In the records, each line holding "configuration" must be reported.

▽

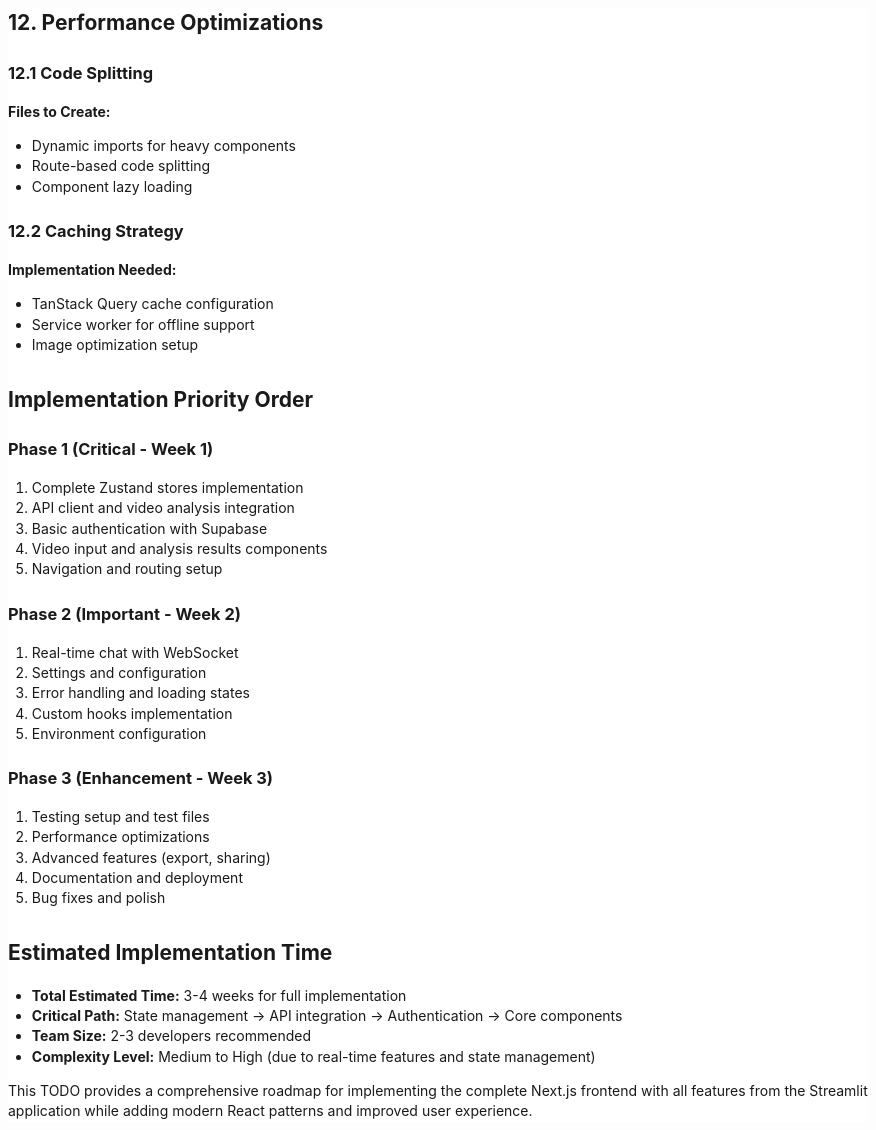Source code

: ## 12. Performance Optimizations

### 12.1 Code Splitting
**Files to Create:**
- Dynamic imports for heavy components
- Route-based code splitting
- Component lazy loading

### 12.2 Caching Strategy
**Implementation Needed:**
- TanStack Query cache configuration
- Service worker for offline support
- Image optimization setup

## Implementation Priority Order

### Phase 1 (Critical - Week 1)
1. Complete Zustand stores implementation
2. API client and video analysis integration
3. Basic authentication with Supabase
4. Video input and analysis results components
5. Navigation and routing setup

### Phase 2 (Important - Week 2)
1. Real-time chat with WebSocket
2. Settings and configuration
3. Error handling and loading states
4. Custom hooks implementation
5. Environment configuration

### Phase 3 (Enhancement - Week 3)
1. Testing setup and test files
2. Performance optimizations
3. Advanced features (export, sharing)
4. Documentation and deployment
5. Bug fixes and polish

## Estimated Implementation Time

- **Total Estimated Time:** 3-4 weeks for full implementation
- **Critical Path:** State management → API integration → Authentication → Core components
- **Team Size:** 2-3 developers recommended
- **Complexity Level:** Medium to High (due to real-time features and state management)

This TODO provides a comprehensive roadmap for implementing the complete Next.js frontend with all features from the Streamlit application while adding modern React patterns and improved user experience.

△

** Reply **
- TanStack Query cache configuration
2. Settings and configuration
5. Environment configuration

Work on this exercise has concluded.